On the whole Clark's woe-is-me lyrics are not terribly taxing – “Ooh, come on home, girl” he repeats ad nauseam on, aptly, “Please Come Home”, and pleads “I don’t owe you a thing” repeatedly on… wait for it… “I Don’t Owe You a Thing”, but it barely matters. It’s about all about Clark’s extraordinary connection with the guitar, mesmerising and distorted on the electric, finger picking exquisitely on the acoustic.

There have already been tired, unavoidable comparisons with Hendrix, but the guitarist also recalls Peter Green, Buddy Collins, Prince (who, vocally, he sounds uncannily like on “Please Come Home”), Howlin’ Wolf and Chuck Berry.

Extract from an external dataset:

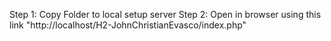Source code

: Step 1: Copy Folder to local setup server
Step 2: Open in browser using this link "http://localhost/H2-JohnChristianEvasco/index.php"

Clark, still relatively unknown in the UK (although he did support Springsteen this summer), has collaborated with Alicia Keys, enraptured American festival audiences throughout the summer and played “Catfish Blues” for the Obamas (Barack visibly tickled, nodding his greying head in approval) at a special White House performance. It certainly helps that the statuesque, dapper musician, sporting a pork-pie hat and a sleek black jacket tonight, looks like a film star, and, unsurprisingly, he’s already played a fresh-faced blues man, Sonny Blake, who saves the day for Danny Glover’s rundown juke joint in John Sayles’s evocative 1950s-set Honeydripper.

Still to release his debut album (it’s out on 22 October) he showcases the long-player, Blak and Blue, tonight, playing sprawling tracks such as "Numb" and "When My Train Pulls In" for as long as he feels like; some are full-on, wig-out hoedowns. In-between numbers, the laconic bluesman keeps banter to a bare minimum. I counted nine words in total, mostly consisting of "London". He keeps his personality closely guarded, only the music matters.

This resolutely authentic musician has been championed as a blues saviour, and he's an ideal performer for a show such as Jools Holland's annual Hootenanny, but frankly it's a battle tonight against the incessant hubbub in this intimate venue. Clark's immense talent deserves a bigger platform.